To better understand burnout among charity workers at The Cradle of Hope

To continue working, despite the difficulties, one more time, one more day, just for today.  At THE CRADLE OF HOPE, we are depleted and disillusioned by our work. Suffering from melancholia, we are depressed, cynical and just finished. But keep trying, just for today, one more day. Hold on, endure. The Lord will provide.

Working at THE CRADLE OF HOPE is not easy.  Every day, we face the harsh realities of poverty, hunger, violence and neglect in our community. We try to BE THE DIFFERENCE, to bring some hope and relief to struggling families. But sometimes, it feels like we are fighting a losing battle.

One of the most heartbreaking things we do every day is to deliver food and toiletry packages to the homes of those who desperately need them. We see the desperation in their eyes, the gratitude in their smiles, the pain in their voices. We try not to ask too many questions, not to embarrass them any further, or to expose their wounds. We offer them some food, kindness and compassion and hope it makes a difference. We can only hand out what we receive from our generous donors, and we always need more to address the constant need.

There are many days when our hearts are torn out several times. The constant misery, the poverty, the neglect, the never-ending violence. It just never stops.

A while ago, a community member told us about a mother with a few children who had a tough time. We packed a food and toiletries package and drove to where they stay to drop it off for them. It would keep them going for a while. We don’t know where the father is and don’t want to ask yet. It’s embarrassing enough that strangers come to drop off a food package at your door. We don’t want to expose them further. The little girl, barely about four years old, gave the food package one look and immediately became very excited, and she said, “Mommy, mommy, look, there is bread”. Then we swallow our tears, return to the car, and continue our compassionate work.

We see the same faces, problems, and suffering and wonder if we make any impact at all. We wonder if our efforts are enough, if we are reaching enough people, if we are changing anything for the better. We wonder if anyone notices or cares about what we do.

Burnout is a psychological syndrome that occurs as a result of chronic stress in the workplace. It is characterized by emotional exhaustion, depersonalization, and reduced personal accomplishment. Burnout can have negative consequences for individuals, organizations, and society, such as poor health, lower productivity, higher staff turnover, and lower quality of service.

Charity workers are particularly vulnerable to burnout due to the nature of their work. They often face high demands, low resources, emotional challenges, ethical dilemmas, and conflicting stakeholder and donor expectations.  Moreover, they may experience compassion fatigue, which is a state of emotional and physical exhaustion that can be caused by prolonged exposure to the suffering of others.

Different personal and organizational factors can contribute to burnout amongst charity workers, such as:

Personal factors: These include individual characteristics, such as personality traits, coping styles, motivation, expectations, and values. Personal factors also include life situations, such as family responsibilities, financial difficulties, health problems, or other sources of stress outside work.
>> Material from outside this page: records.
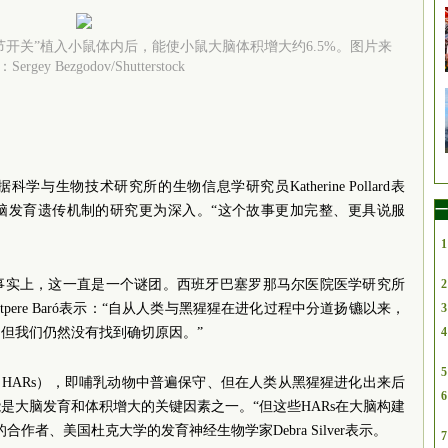
开关”植入小鼠体内后，能使小鼠大脑体积增大约6.5%。图片来
Sergey Bezgodov/Shutterstock
与生物技术研究所的生物信息学研究员Katherine Pollard表
一
脑发育遗传机制的研究更为深入。“这个故事更加完整、更具说服
1
事实上，这一直是一个谜团。西班牙巴塞罗那马尔医院医学研究所
2
antpere Baró表示：“自从人类与黑猩猩在进化过程中分道扬镳以来，
3
但我们仍然没有找到确切原因。”
4
5
（HARs），即哺乳动物中普遍保守、但在人类从黑猩猩进化出来后
6
是大脑发育和体积增大的关键因素之一。“但这些HARs在大脑构建
作者、美国杜克大学的发育神经生物学家Debra Silver表示。
7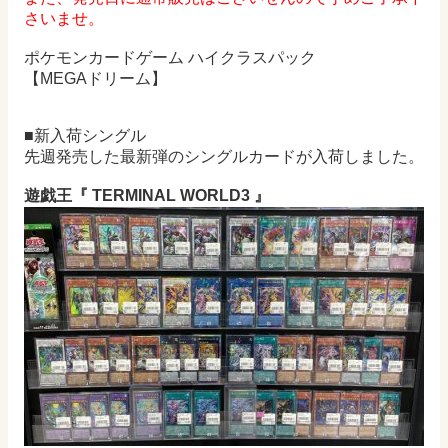
さいませ。
ポケモンカードゲーム ハイクラスパック
【MEGAドリーム】
■新入荷シングル
先週発売した最新弾のシングルカードが入荷しました。
遊戯王『 TERMINAL WORLD3
』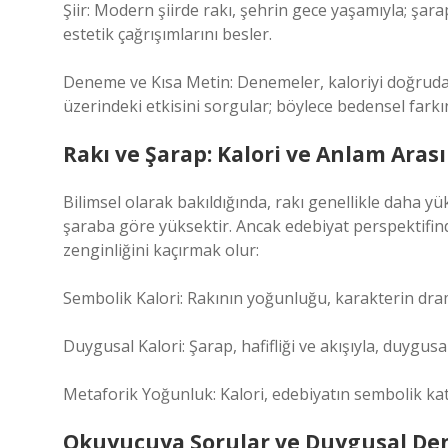
Şiir: Modern şiirde rakı, şehrin gece yaşamıyla; şara
estetik çağrışımlarını besler.
Deneme ve Kısa Metin: Denemeler, kaloriyi doğrudan
üzerindeki etkisini sorgular; böylece bedensel farkınd
Rakı ve Şarap: Kalori ve Anlam Aras
Bilimsel olarak bakıldığında, rakı genellikle daha yü
şaraba göre yüksektir. Ancak edebiyat perspektifind
zenginliğini kaçırmak olur:
Sembolik Kalori: Rakının yoğunluğu, karakterin dramın
Duygusal Kalori: Şarap, hafifliği ve akışıyla, duygus
Metaforik Yoğunluk: Kalori, edebiyatın sembolik kat
Okuyucuya Sorular ve Duygusal De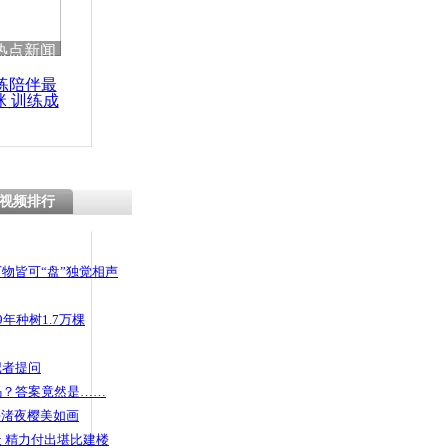
热点新闻
练陪伴最
咪 训练成
功瘦身
视频排行
物皆可“盘”独觉相声
年种树1.7万棵
记者提问
码？答案竟然是……
头渚夜樱美如画
 精力付出堪比建楼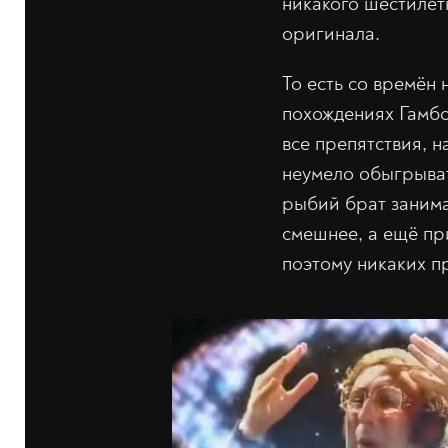
никакого шестилет
оригинала.
То есть со времён
похождениях Гамбо
все препятствия, н
неумело обыгрыват
рыбий брат занимал
смешнее, а ещё пр
поэтому никаких п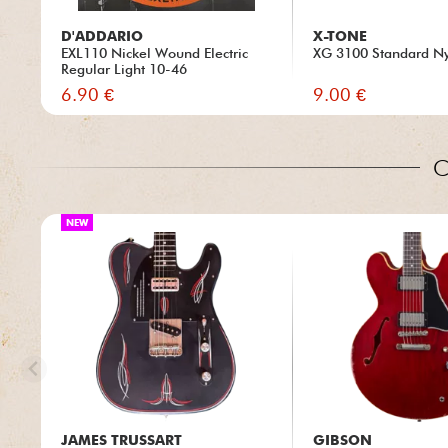
D'ADDARIO
X-TONE
EXL110 Nickel Wound Electric
XG 3100 Standard Ny
Regular Light 10-46
6.90 €
9.00 €
C
NEW
JAMES TRUSSART
GIBSON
For example, some studies have found that perfectionism, low self-esteem, high emotional involvement, and lack of social support are associated with higher burnout levels.

Organizational factors: These include aspects of the work environment, such as workload, role clarity, autonomy, feedback, recognition, resources, leadership, culture, and relationships. For example, some studies have found that high workload, role conflict, role ambiguity, low autonomy, low feedback, low recognition, insufficient resources, unfairness, lack of purpose, and poor social support are associated with higher burnout levels.

Occasionally, we feel so overwhelmed by the never-ending needs which we can’t seem to meet. We see the endless lines of hungry people, the desperate pleas for help, and the heartbreaking stories of loss and pain. We feel like we are failing our mission, community, and God. We feel like we are drowning in a sea of misery, and we can’t save everyone.

We sometimes feel exhausted by the emotional toll this work takes on us. We feel the sadness, the anger, the frustration, and the guilt of witnessing so much injustice and inequality. We feel the stress, the anxiety, and the pressure of managing our resources and responsibilities. We feel the fatigue, the burnout, the emptiness of giving so much of ourselves and receiving so little in return.

Sometimes, we feel so hopeless that we want to give up. We see no light at the end of the tunnel, no hope for a better future, no resources to keep going. We feel like we are wasting our time, energy, and lives on a hopeless cause. We feel like we are alone, forgotten, abandoned.

As an organization, we are now at a point where we may have to close some of our Programs. If this happens, thousands of hungry adults and children will suffer even more than they do now. Our money is finished!  Many people encourage us and say, “The Lord will provide”. But the Lord cannot provide “through the air”. The Lord delivers through PEOPLE. Obedient people. So many people think “other” people will help!  So few “other” people help!

We remember why we do this. We recognise that God is our only hope. We remember that He has called us to serve His people with love and faithfulness.

Lord help!  We are tired. We are not superheroes. We are not miracle workers. We are just ordinary people who want to make a difference.  We are THE CRADLE OF HOPE.